- [What to do]:
Line by line, give the data again exactly as it appears, but without pictures.

- [Collected data]:
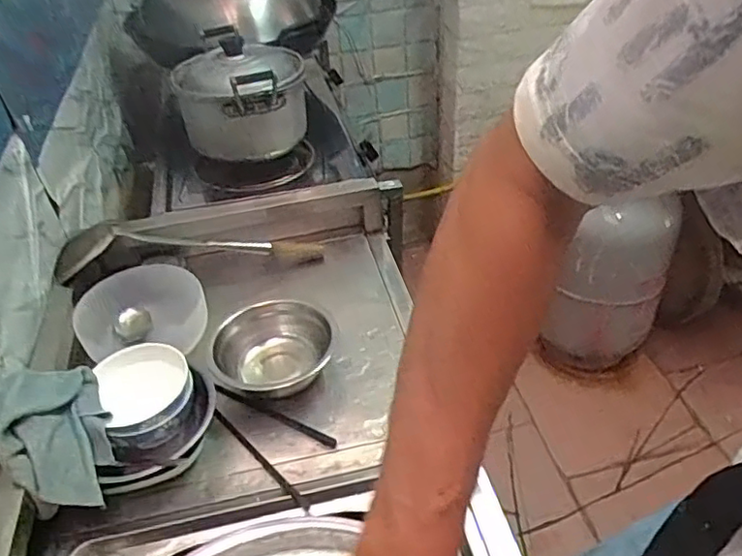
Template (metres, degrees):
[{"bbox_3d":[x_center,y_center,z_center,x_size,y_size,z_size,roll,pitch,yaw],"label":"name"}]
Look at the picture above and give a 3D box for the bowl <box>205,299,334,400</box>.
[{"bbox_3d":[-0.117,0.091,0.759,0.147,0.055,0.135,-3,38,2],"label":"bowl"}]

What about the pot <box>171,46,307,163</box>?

- [Solution to this problem]:
Template (metres, degrees):
[{"bbox_3d":[x_center,y_center,z_center,x_size,y_size,z_size,roll,pitch,yaw],"label":"name"}]
Look at the picture above and give a 3D box for the bowl <box>205,299,334,400</box>.
[{"bbox_3d":[-0.117,0.091,0.759,0.147,0.055,0.135,-3,38,2],"label":"bowl"}]

What about the pot <box>171,46,307,163</box>?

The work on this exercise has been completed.